Where’s your growth coming from? More physical ports, or higher bandwidth per port? If you’re going to need a lot more physical ports in the next 12 months, then a chassis may be appropriate. But for most Enterprises, it’s about fewer ports, running at higher bandwidth levels. Traffic patterns have shifted, and will continue to shift as we figure out better ways of running networks. Isn’t it better to have a design that lets you adapt, rather than staying stuck with a rigid design?
What’s The Alternative Then?
Leaf-spine architectures seem to be the best alternative. Depending upon your application requirements, you might run either L2 ECMP or L3 ECMP. Controller-based networks & network overlays are re-shaping the picture here too.
Advantages of this approach:
- Lower risk/impact during outages & upgrades.
- Flexibility - can change vendors/models as better alternatives come along. Can replace equipment on 2–3 year lifecycle - similar to servers.
- Buying a lab network is affordable
There is one wrinkle: chassis-based switches have fewer management points than using many smaller switches. What’s the best way to operate a leaf-spine network?
- Traditional protocols and manage as individual devices - hopefully with some automation!
- Controller-based fabrics using something like Big Cloud Fabric or OpenDaylight
- A distributed control system, such as something like Pluribus is doing?
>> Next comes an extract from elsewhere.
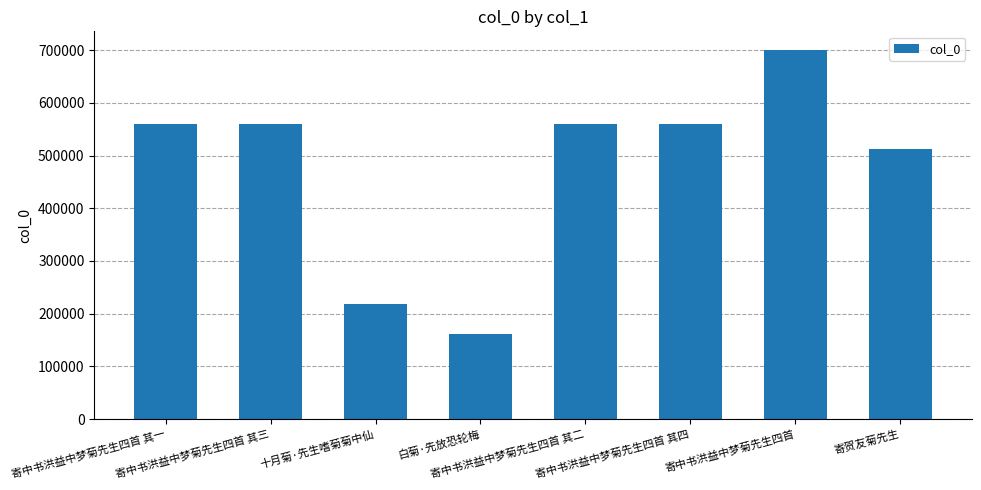

What is the maximum value shown in the chart?

700797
The first option is a viable, proven approach that will give you flexibility, but it does have some limitations. There was a lot of discussion amongst Network Field Day 8 delegates about which of the alternative approaches provides a better long-term path. Like most people, I’m still trying to figure it out. I plan on writing more in future about some of the alternatives, their advantages, and their disadvantages.